Les renseignements américains et sud-coréens analysent le projectile, qui a volé sur 800 kilomètres, a déclaré le JCS dans un communiqué, qualifiant ce lancement de « provocation sérieuse » en violation des sanctions de l’ONU.

Le JCS a ajouté que l’armée se tient prête à répliquer de manière « écrasante », tout en poursuivant des « manoeuvres et exercices militaires intensifs et minutieux ».

Séoul et Washington mènent depuis lundi leurs plus importantes manoeuvres militaires en cinq ans, censées renforcer leur coopération face à la menace croissante du Nord.
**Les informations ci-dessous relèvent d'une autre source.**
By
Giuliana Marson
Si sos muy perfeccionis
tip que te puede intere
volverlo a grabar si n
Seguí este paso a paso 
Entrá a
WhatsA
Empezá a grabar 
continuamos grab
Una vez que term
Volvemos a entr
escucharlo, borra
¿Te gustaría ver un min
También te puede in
Baptisées « Freedom Shield », elles doivent durer jusqu’au 23 mars.

Le Commandement Indo-Pacifique de l’armée américaine a aussi condamné ce tir, qui souligne « l’impact déstabilisant » des programmes d’armement nord-coréens pourtant interdits.

Tokyo a également confirmé le tir tout en le condamnant « avec véhémence » par l’intermédiaire de son ambassade à Pékin, a expliqué à la presse le vice-ministre de la Défense, Toshiro Ino.

Selon des médias nippons citant des sources gouvernementales anonymes, le projectile semble être tombé hors de la zone économique exclusive (ZEE) du Japon après avoir suivi une trajectoire irrégulière.

Les exercices de Séoul et Washington rendent furieux Pyongyang, qui les perçoit comme des répétitions à une invasion de son territoire et promet régulièrement une réponse « écrasante ».

Ils se « rapprochent d’une impardonnable ligne rouge », avait dit l’agence officielle nord-coréenne KCNA à leur sujet samedi.